JOB ->
Scan the records for "They". Report each line that includes it.

DATA TO USE ->
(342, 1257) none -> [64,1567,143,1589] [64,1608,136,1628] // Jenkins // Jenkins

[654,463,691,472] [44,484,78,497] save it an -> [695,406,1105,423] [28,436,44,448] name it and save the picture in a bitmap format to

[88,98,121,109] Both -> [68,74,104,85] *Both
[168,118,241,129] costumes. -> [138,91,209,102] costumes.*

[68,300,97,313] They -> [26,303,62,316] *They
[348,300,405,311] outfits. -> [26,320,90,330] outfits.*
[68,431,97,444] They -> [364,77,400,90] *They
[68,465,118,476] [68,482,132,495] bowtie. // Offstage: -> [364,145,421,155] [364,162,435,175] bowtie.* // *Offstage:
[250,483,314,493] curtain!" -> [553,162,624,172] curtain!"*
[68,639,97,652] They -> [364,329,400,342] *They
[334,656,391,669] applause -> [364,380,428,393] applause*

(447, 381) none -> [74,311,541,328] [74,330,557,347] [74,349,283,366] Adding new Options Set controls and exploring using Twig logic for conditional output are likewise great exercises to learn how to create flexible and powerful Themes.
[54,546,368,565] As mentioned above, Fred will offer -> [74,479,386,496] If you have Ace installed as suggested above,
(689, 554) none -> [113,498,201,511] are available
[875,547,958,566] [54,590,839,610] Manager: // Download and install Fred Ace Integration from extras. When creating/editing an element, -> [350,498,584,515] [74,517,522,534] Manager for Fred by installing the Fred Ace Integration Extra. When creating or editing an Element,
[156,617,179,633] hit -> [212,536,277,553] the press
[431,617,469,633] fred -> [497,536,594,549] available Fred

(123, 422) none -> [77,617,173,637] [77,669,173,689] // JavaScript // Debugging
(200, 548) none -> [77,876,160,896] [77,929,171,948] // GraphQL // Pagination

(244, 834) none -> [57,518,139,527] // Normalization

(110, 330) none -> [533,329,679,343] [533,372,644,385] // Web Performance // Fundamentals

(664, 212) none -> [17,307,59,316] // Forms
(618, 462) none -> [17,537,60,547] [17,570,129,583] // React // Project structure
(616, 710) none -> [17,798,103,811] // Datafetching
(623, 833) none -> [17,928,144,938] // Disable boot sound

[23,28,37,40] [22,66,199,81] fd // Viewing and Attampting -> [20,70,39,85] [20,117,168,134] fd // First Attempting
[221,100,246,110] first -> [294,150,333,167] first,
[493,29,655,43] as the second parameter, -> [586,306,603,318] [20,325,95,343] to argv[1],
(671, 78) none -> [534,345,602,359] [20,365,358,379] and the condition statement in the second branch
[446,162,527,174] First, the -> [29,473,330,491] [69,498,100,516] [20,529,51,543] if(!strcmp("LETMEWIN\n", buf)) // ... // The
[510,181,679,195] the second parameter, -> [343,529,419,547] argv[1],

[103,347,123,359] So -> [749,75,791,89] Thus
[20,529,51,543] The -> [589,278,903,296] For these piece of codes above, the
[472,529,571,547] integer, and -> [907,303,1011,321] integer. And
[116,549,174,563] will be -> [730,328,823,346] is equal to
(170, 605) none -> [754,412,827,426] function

RESULT OF THE TASK ->
[68,300,97,313] They -> [26,303,62,316] *They
[68,431,97,444] They -> [364,77,400,90] *They
[68,639,97,652] They -> [364,329,400,342] *They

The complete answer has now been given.